▶ _Set of tasks_:
A. List every sample permutation of "abc" that the anagram algorithm thread gives as example output.
B. Transcribe the plant specimen rows word for word. Begin at the very first row and stop after the line that contains "island: Hiva Oa", including that line.

▶ _Extract provided_:

------------------------------------------------------------------------

Solved

Anagram Algorithm

Posted on 1997-10-30
3
3,073 Views
Last Modified: 2006-11-17
Where can I find the source code for an Anagram algorithm that will take an input string of any length - eg. "abc" and return a list of all the possible permutations?  The number of solutions should be N! (n * (n-1) * (n-2) * ... * 1); eg.
"abc", "bac", "bca", "cba", "cab", "acb"

I think I'm about 80-90% there, using loops to rotate the string, then substrings on successively smaller subsets.  The above sample output would be generated by first rotating the full string (len 3), then a smaller subset (len 2).  This may not give exactly the same # of solutions as expected when you get to 4 or more characters.

0
Comment
Question by:dwrugh
3 Comments
 
LVL 2

Accepted Solution

by:
Slarti earned 100 total points
Comment Utility
Here is one of the most well-known public domain anagram makers. It is actually more advanced than what you specified, since it will not display double instances in cases of duplicate letters. This is what most of the code does. But it comes with detailed comments so you shouldn't have any trouble with it.

/*
 *  Anagram program by Raymond Chen,
 *  inspired by a similar program by Brian Scearce
 *
 *  This program is Copyright 1991 by Raymond Chen.
 *              (rjc@math.princeton.edu)
 *
 *  This program may be freely distributed provided all alterations
 *  to the original are clearly indicated as such.

------------------------------------------------------------------------

▶ _Extracted entries_:
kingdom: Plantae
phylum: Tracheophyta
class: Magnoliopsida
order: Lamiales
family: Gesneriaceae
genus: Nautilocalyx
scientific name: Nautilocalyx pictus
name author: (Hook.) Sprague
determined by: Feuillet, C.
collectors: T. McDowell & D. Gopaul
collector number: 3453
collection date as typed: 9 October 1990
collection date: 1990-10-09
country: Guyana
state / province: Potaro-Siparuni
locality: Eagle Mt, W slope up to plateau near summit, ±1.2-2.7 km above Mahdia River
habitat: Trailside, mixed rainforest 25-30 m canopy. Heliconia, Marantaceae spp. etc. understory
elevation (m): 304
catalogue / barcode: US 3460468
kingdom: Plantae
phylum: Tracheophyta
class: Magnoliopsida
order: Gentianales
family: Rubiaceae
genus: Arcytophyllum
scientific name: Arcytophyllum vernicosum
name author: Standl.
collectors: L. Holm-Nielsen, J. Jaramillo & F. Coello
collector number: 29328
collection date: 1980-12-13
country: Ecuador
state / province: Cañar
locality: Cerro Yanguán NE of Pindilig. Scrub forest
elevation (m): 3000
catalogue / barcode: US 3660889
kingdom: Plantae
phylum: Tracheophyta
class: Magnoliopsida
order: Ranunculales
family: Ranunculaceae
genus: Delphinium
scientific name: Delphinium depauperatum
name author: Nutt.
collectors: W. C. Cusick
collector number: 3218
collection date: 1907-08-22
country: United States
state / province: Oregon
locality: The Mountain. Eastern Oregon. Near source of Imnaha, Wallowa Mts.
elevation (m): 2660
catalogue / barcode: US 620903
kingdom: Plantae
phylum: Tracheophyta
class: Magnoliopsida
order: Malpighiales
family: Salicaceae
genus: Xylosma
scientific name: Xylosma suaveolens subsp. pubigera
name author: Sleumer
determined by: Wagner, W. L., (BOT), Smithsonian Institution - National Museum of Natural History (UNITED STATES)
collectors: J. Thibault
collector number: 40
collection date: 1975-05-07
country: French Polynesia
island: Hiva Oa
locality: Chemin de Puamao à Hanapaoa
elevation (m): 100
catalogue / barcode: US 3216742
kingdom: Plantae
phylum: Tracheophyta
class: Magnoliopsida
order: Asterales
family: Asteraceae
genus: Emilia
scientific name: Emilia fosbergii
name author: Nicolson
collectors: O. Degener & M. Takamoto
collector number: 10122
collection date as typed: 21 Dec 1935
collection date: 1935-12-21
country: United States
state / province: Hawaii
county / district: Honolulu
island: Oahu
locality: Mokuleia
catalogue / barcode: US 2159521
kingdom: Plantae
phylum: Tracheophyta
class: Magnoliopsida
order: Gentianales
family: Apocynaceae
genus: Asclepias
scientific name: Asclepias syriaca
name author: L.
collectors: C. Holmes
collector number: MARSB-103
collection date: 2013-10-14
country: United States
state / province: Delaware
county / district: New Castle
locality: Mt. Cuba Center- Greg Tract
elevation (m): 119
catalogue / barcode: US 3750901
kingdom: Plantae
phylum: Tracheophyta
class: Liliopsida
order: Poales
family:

------------------------------------------------------------------------

▶ _Answers_:
A. "abc", "bac", "bca", "cba", "cab", "acb"

B.
kingdom: Plantae
phylum: Tracheophyta
class: Magnoliopsida
order: Lamiales
family: Gesneriaceae
genus: Nautilocalyx
scientific name: Nautilocalyx pictus
name author: (Hook.) Sprague
determined by: Feuillet, C.
collectors: T. McDowell & D. Gopaul
collector number: 3453
collection date as typed: 9 October 1990
collection date: 1990-10-09
country: Guyana
state / province: Potaro-Siparuni
locality: Eagle Mt, W slope up to plateau near summit, ±1.2-2.7 km above Mahdia River
habitat: Trailside, mixed rainforest 25-30 m canopy. Heliconia, Marantaceae spp. etc. understory
elevation (m): 304
catalogue / barcode: US 3460468
kingdom: Plantae
phylum: Tracheophyta
class: Magnoliopsida
order: Gentianales
family: Rubiaceae
genus: Arcytophyllum
scientific name: Arcytophyllum vernicosum
name author: Standl.
collectors: L. Holm-Nielsen, J. Jaramillo & F. Coello
collector number: 29328
collection date: 1980-12-13
country: Ecuador
state / province: Cañar
locality: Cerro Yanguán NE of Pindilig. Scrub forest
elevation (m): 3000
catalogue / barcode: US 3660889
kingdom: Plantae
phylum: Tracheophyta
class: Magnoliopsida
order: Ranunculales
family: Ranunculaceae
genus: Delphinium
scientific name: Delphinium depauperatum
name author: Nutt.
collectors: W. C. Cusick
collector number: 3218
collection date: 1907-08-22
country: United States
state / province: Oregon
locality: The Mountain. Eastern Oregon. Near source of Imnaha, Wallowa Mts.
elevation (m): 2660
catalogue / barcode: US 620903
kingdom: Plantae
phylum: Tracheophyta
class: Magnoliopsida
order: Malpighiales
family: Salicaceae
genus: Xylosma
scientific name: Xylosma suaveolens subsp. pubigera
name author: Sleumer
determined by: Wagner, W. L., (BOT), Smithsonian Institution - National Museum of Natural History (UNITED STATES)
collectors: J. Thibault
collector number: 40
collection date: 1975-05-07
country: French Polynesia
island: Hiva Oa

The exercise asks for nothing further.